Monténégro : de graves soupçons pèsent sur les élections législatives
Fraude, achat de voix, pression sur les électeurs et même un vrai-faux putsch raté. Les législatives du 16 octobre dernier ont été émaillées d’incidents. Si le rôle exact joué par le pouvoir reste à établir, les soupçons font d’ores et déjà vaciller le régime.
Les allégations d’irrégularités lors des élections législatives au Monténégro se multiplient. Bien que les observateurs de l’Organisation pour la sécurité et la coopération en Europe (OSCE) soutiennent que « les libertés fondamentales ont été généralement respectées » pendant le scrutin, les formations d’opposition sont de plus en plus nombreuses à dénoncer les tensions et la pression exercée par le pouvoir sur les électeurs.
Au moins 114 plaintes pour « violation de la liberté de choix du vote » ont été déposées au bureau du procureur monténégrin. L’opposition, qui dénonce l’achat de votes, les problèmes de contrôle d’identité et la « propagande grossière » du régime, s’interroge également sur le rôle joué par ce dernier dans le mystérieux « complot » déjoué durant la nuit précédant le vote. Un groupe de vingt paramilitaires serbes, présentés comme des terroristes, a en effet été arrêté. Ils sont soupçonnés d’avoir fomenté un « complot terroriste » pour prendre le parlement et capturer le premier ministre sortant et président du Parti démocratique socialiste (DPS), Milo Djukanovic.
Mais la version officielle ne convainc pas et de nombreux Monténégrins se demandent s’il s’agissait vraiment d’« escadrons de la mort » ou d’un coup monté par le gouvernement de Djukanovic. Le doute est en tout cas suffisamment important pour que l’opposition refuse les résultats du scrutin. « L’opposition a unanimement décidé de ne pas reconnaître le résultat de l’élection à cause d’une tentative de coup d’Etat et de la mauvaise utilisation des institutions nationales, ainsi que la création d’une atmosphère de peur, qui a directement influencé le résultat de l’élection », a déclaré Nebojsa Medojevic, leader de la principale formation d’opposition du pays, le Front démocratique.

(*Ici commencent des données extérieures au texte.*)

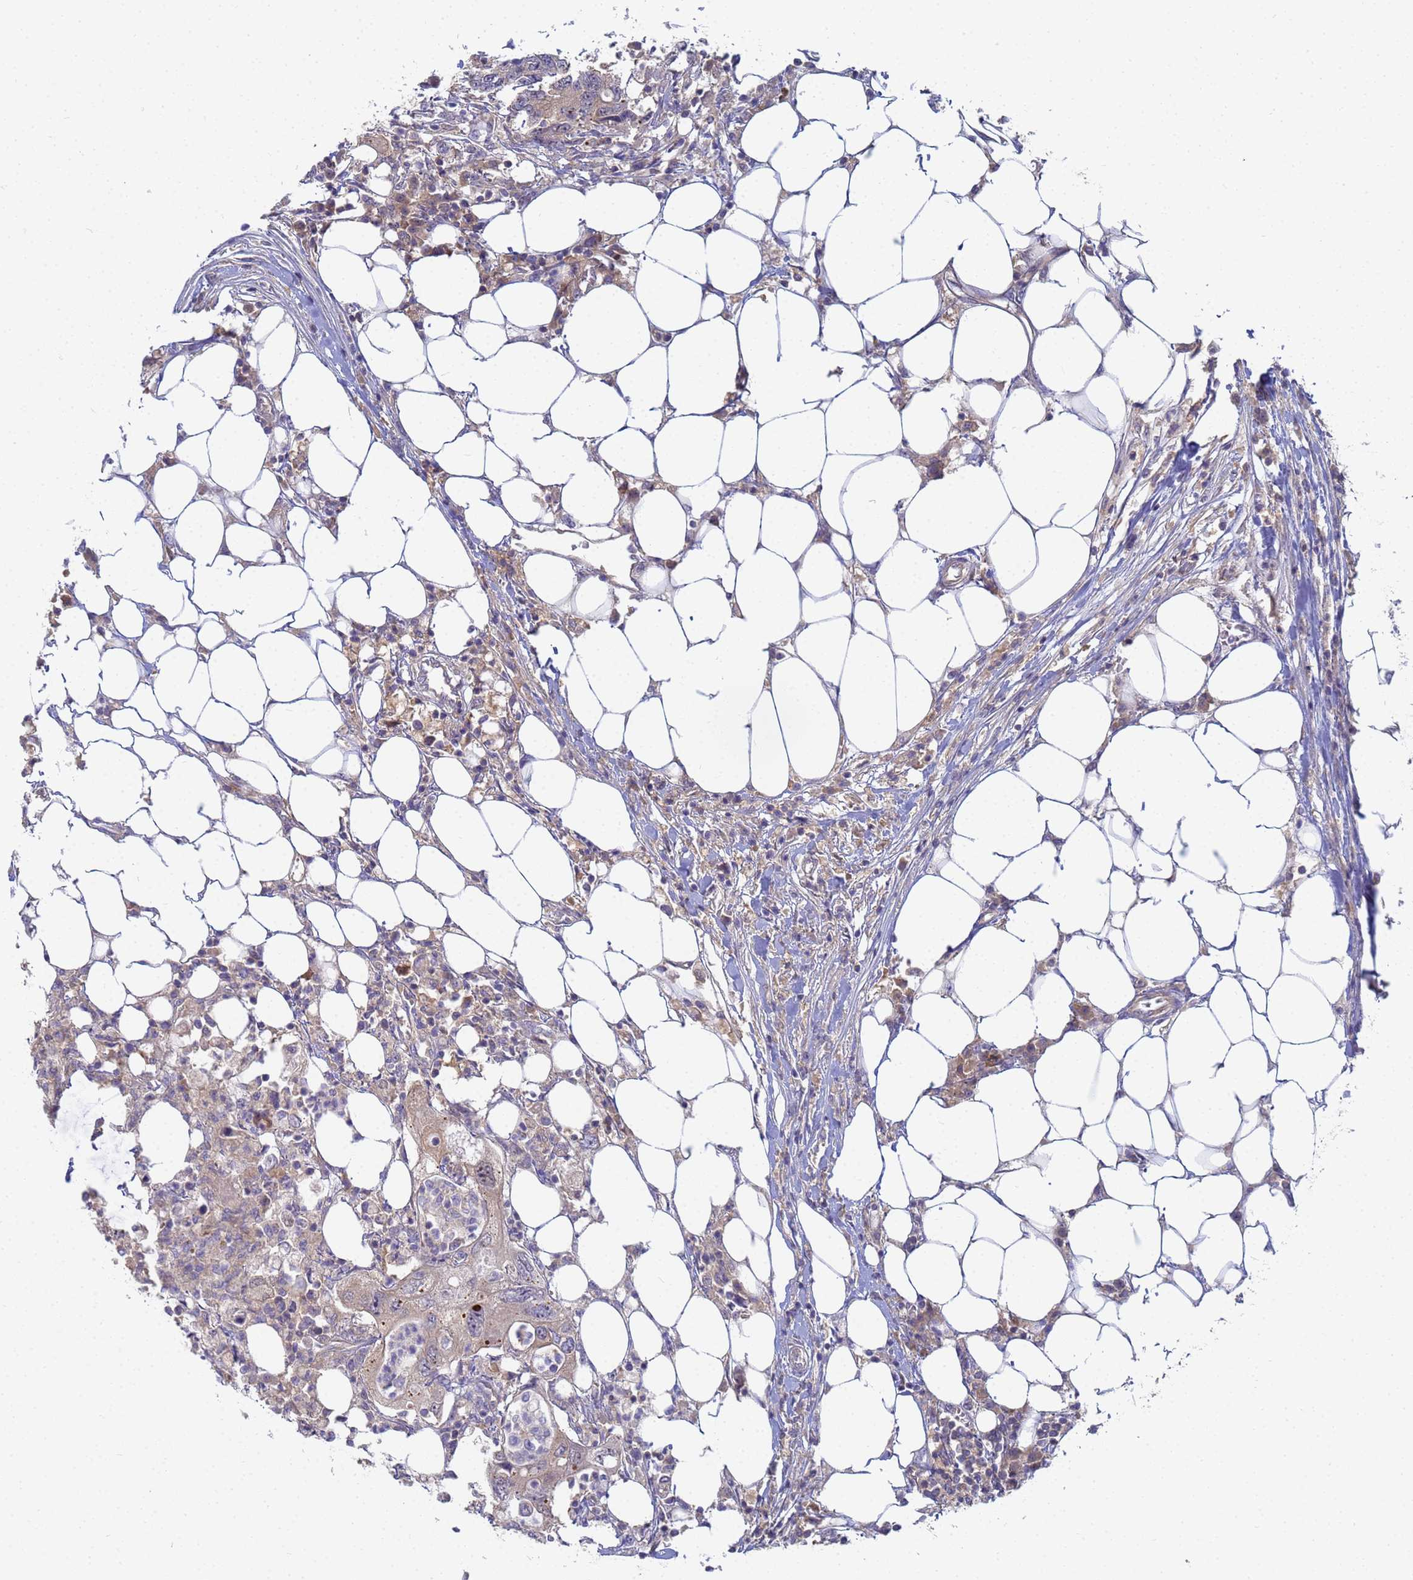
{"staining": {"intensity": "weak", "quantity": "25%-75%", "location": "cytoplasmic/membranous"}, "tissue": "colorectal cancer", "cell_type": "Tumor cells", "image_type": "cancer", "snomed": [{"axis": "morphology", "description": "Adenocarcinoma, NOS"}, {"axis": "topography", "description": "Colon"}], "caption": "IHC of adenocarcinoma (colorectal) displays low levels of weak cytoplasmic/membranous staining in approximately 25%-75% of tumor cells.", "gene": "SHARPIN", "patient": {"sex": "male", "age": 71}}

Bratislav Dikic, ancien commandant de la police serbe spécialisée dans les actions antiterroristes, fait partie des vingt personnes arrêtées. On a retrouvé sur lui un téléphone portable et les clés d’un entrepôt contenant des armes. Mais il dénonce un coup monté et affirme que ces objets appartiennent à un policier lui ayant proposé de boire un verre de rakija (brandy). M. Dikic répète que les preuves contre lui ont été fabriquées de toutes pièces. Des déclarations qui ne semblent pas complètement invraisemblables pour de nombreux Monténégrins. Le Parti démocratique des socialistes et son président, qui occupe les plus hautes fonctions du pays depuis 1997, sont régulièrement accusés de corruption et de clientélisme.
On se souvient en particulier de l’« affaire de la cassette », un scandale qui avait secoué le pays en 2012. Les médias avaient alors publié les transcriptions des enregistrements audio dans lesquels de hauts responsables du DPS ordonnaient à d’autres membres du parti d’utiliser les ressources et l’argent public pour obtenir davantage de voix lors des élections législatives. Selon les échanges qui avaient fuité, la stratégie du DPS consistait à promettre des emplois et des prêts à ses électeurs et donateurs.
Quatre ans plus tard, les pratiques du régime sont à nouveau mises en cause. Le parti d’opposition URA dénonce l’agression dont a été victime un de ses membres lorsqu’il essayait d’enregistrer des militants du DPS qui proposaient de l’argent aux électeurs. Un autre parti d’opposition, les Démocrates, affirme que des centaines de personnes ont été transportées gratuitement depuis l’Italie et qu’elles ont subi des pressions ou des chantages pour les obliger à voter pour le parti au pouvoir.
D’autres incidents ont été constatés le jour des élections. Une cyberattaque a perturbé les sites web d’importants médias et partis politiques au moment même où l’opposition organisait une manifestation. Et les autorités ont suspendu certains services de messagerie instantanée alléguant que du « marketing direct » illégal avait été constaté. De quoi alimenter les soupçons de l’opposition et de tous les citoyens, qui n’entendent pas se laisser confisquer la démocratie.